Le 16 octobre dernier, un communiqué du Secrétariat Général du Gouvernement a annoncé une mesure controversée : l’interdiction d’exporter certaines céréales telles que le riz, le mil et le maïs. Le Mali et le Burkina Faso ne sont pas concernés par cette mesure. A première vue, cette décision prise par le président du Conseil National pour la Sauvegarde de la Patrie (CNSP), se veut protectrice de l’approvisionnement du marché intérieur et vise à garantir l’accessibilité de ces denrées essentielles à la population. Cependant, cette initiative soulève de nombreuses questions quant à sa mise en œuvre et à son efficacité réelle sur le long terme.

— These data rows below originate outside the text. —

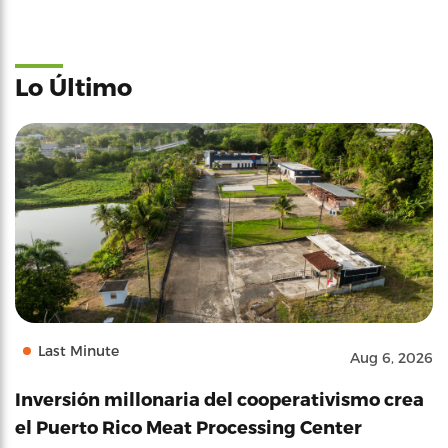
Lo Último
Last Minute
Aug 6, 2026
Inversión millonaria del cooperativismo crea
el Puerto Rico Meat Processing Center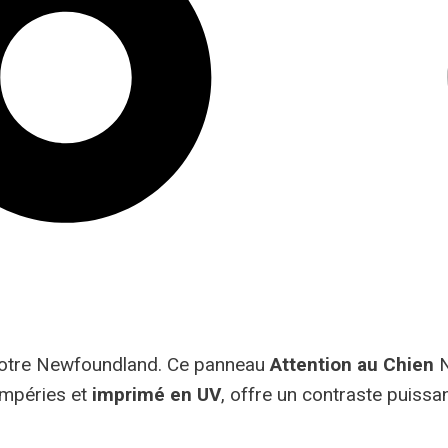
 votre Newfoundland. Ce panneau
Attention au Chien
N
tempéries et
imprimé en UV
, offre un contraste puissa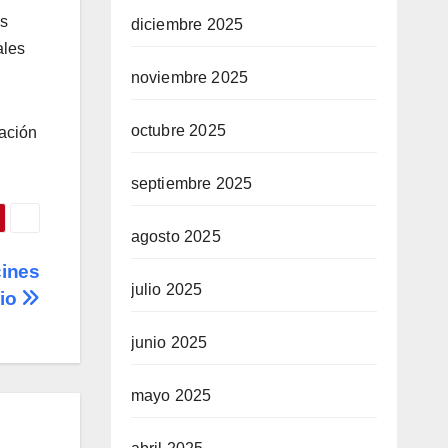
us
diciembre 2025
ales
noviembre 2025
octubre 2025
ración
septiembre 2025
agosto 2025
cines
julio 2025
lio
junio 2025
mayo 2025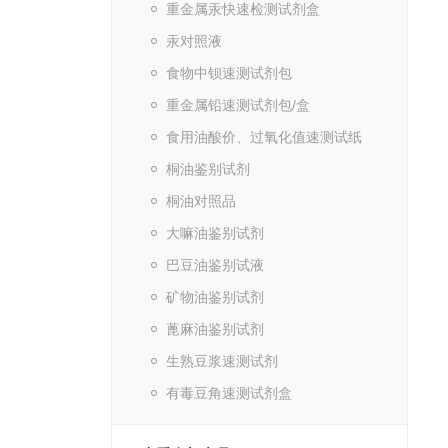
重金属汞快速检测试剂盒
汞对照液
食物中钡速测试剂包
重金属铅速测试剂包/盒
食用油酸价、过氧化值速测试纸
桐油鉴别试剂
桐油对照品
大嘛油鉴别试剂
巴豆油鉴别试液
矿物油鉴别试剂
蓖麻油鉴别试剂
生熟豆浆速测试剂
有毒豆角速测试剂盒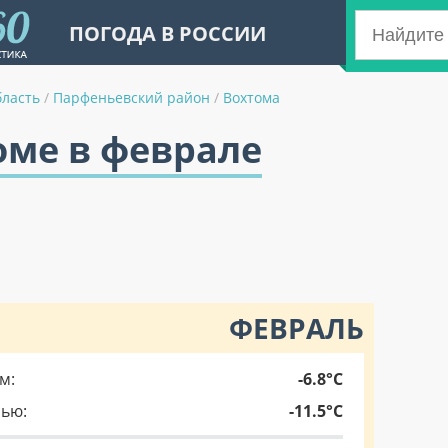
ПОГОДА В РОССИИ
бласть
/
Парфеньевский район
/
Вохтома
оме в феврале
ФЕВРАЛЬ
м:
-6.8°C
чью:
-11.5°C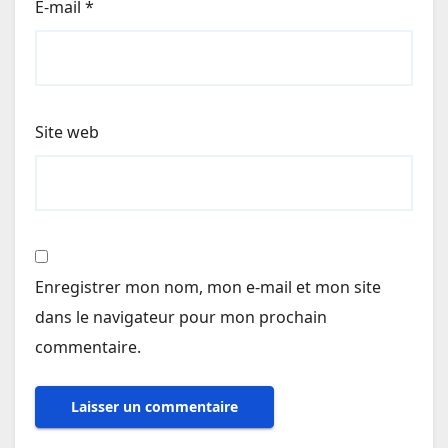
E-mail
*
Site web
Enregistrer mon nom, mon e-mail et mon site
dans le navigateur pour mon prochain
commentaire.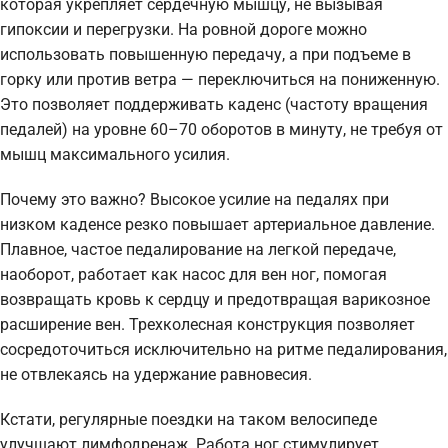
которая укрепляет сердечную мышцу, не вызывая
гипоксии и перегрузки. На ровной дороге можно
использовать повышенную передачу, а при подъеме в
горку или против ветра — переключиться на пониженную.
Это позволяет поддерживать каденс (частоту вращения
педалей) на уровне 60–70 оборотов в минуту, не требуя от
мышц максимального усилия.
Почему это важно? Высокое усилие на педалях при
низком каденсе резко повышает артериальное давление.
Плавное, частое педалирование на легкой передаче,
наоборот, работает как насос для вен ног, помогая
возвращать кровь к сердцу и предотвращая варикозное
расширение вен. Трехколесная конструкция позволяет
сосредоточиться исключительно на ритме педалирования,
не отвлекаясь на удержание равновесия.
Кстати, регулярные поездки на таком велосипеде
улучшают лимфодренаж. Работа ног стимулирует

Cette interdiction semble être une réponse directe aux préoccupations croissantes concernant la sécurité alimentaire dans le pays. En empêchant l’exportation de ces produits, le gouvernement prétend vouloir s’assurer que les besoins de la population locale soient satisfaits. Cependant, une telle approche peut s’avérer réductrice. Les marchés ne fonctionnent pas uniquement selon des impératifs politiques ; ils sont également guidés par des principes économiques fondamentaux, tels que l’offre et la demande. En imposant une restriction sur les exportations, l’État risque de fausser le fonctionnement du marché, de créer des pénuries et engendrer un climat propice à la fraude, plutôt que de garantir l’approvisionnement et la constitution du stock de sécurité.
Un autre aspect préoccupant, c’est la fixation des prix d’achat des denrées par l’État lui-même dans le cadre d’une opération d’achat direct aux producteurs. En effet le gouvernement a établi des prix de référence pour le mil, le sorgho, le maïs, le niébé et le fonio qui sont, selon des experts en production agricole, en deçà des coûts de production réels supportés par les agriculteurs. Par exemple, le sac de 100 kg de mil est fixé à 19 500 FCFA, alors que le prix sur le marché peut être nettement supérieur. Cette décision semble plus punitive qu’incitative, négligeant le fait que les producteurs doivent être rémunérés équitablement pour leurs efforts. En agissant ainsi, l’État fait peser sur les producteurs une charge supplémentaire, alors même que ceux-ci luttent pour améliorer leurs rendements et la qualité de leurs produits.
L’État se retrouve donc dans une position délicate, tentant de réguler un marché qui, par essence, se régule lui-même. La question qui se pose est : comment le gouvernement peut-il faire respecter ces prix, alors qu’il n’est pas le producteur des denrées concernées ? L’expérience des mois passés sur le riz importé montre que les prix fixés par l’État ne sont pas toujours respectés. Pour rappel, en février 2024, le CNSP avait établi des prix de vente pour le riz à 13 500 FCFA à Niamey et légèrement un peu plus pour l’Intérieur du pays, mais ces prix n’ont pas été respectés. Cela souligne l’inefficacité des mécanismes de régulation étatiques face aux dynamiques du marché.
La question des sanctions pour les contrevenants à cette interdiction d’exportation soulève aussi des inquiétudes. Le gouvernement a annoncé qu’il appliquerait des sanctions, y compris la saisie des cargaisons. Cependant, cela pourrait engendrer des tensions entre les autorités et les producteurs. Les agriculteurs, déjà fragilisés par des conditions économiques difficiles pourraient se retrouver acculés par des mesures coercitives plutôt que soutenus par des politiques incitatives. Le rôle du gouvernement devrait davantage consister à créer un environnement favorable à la production locale, en encourageant l’innovation et en facilitant l’accès aux ressources, plutôt que de recourir à des mesures punitives.
Il est également important de considérer les implications de cette décision sur les relations interétatiques, notamment avec les États membres de l’AES que sont le Mali et le Burkina Faso. En exemptant ces pays de l’interdiction, le gouvernement pourrait créer des déséquilibres sur le marché régional notamment avec notre grand voisin sud, le Nigeria. Ce choix stratégique pourrait être perçu comme un manque de solidarité envers les agriculteurs nationaux qui sont plus proches de ce grand voisin, qui se battent pour maintenir leur activité face à des défis économiques croissants.
Bien que l’intention derrière cette interdiction d’exportation et la fixation des prix soit louable, il est juste d’analyser les implications de telles décisions à long terme. La régulation du marché ne peut se faire de manière unilatérale et autoritaire ; elle doit plutôt reposer sur des principes de collaboration entre l’État et les producteurs. Une approche plus équilibrée pourrait inclure des incitations à la production, des investissements dans l’infrastructure agricole, et un dialogue constant avec les acteurs du marché le long de nos frontières du sud où les transactions économiques sont plus florissantes.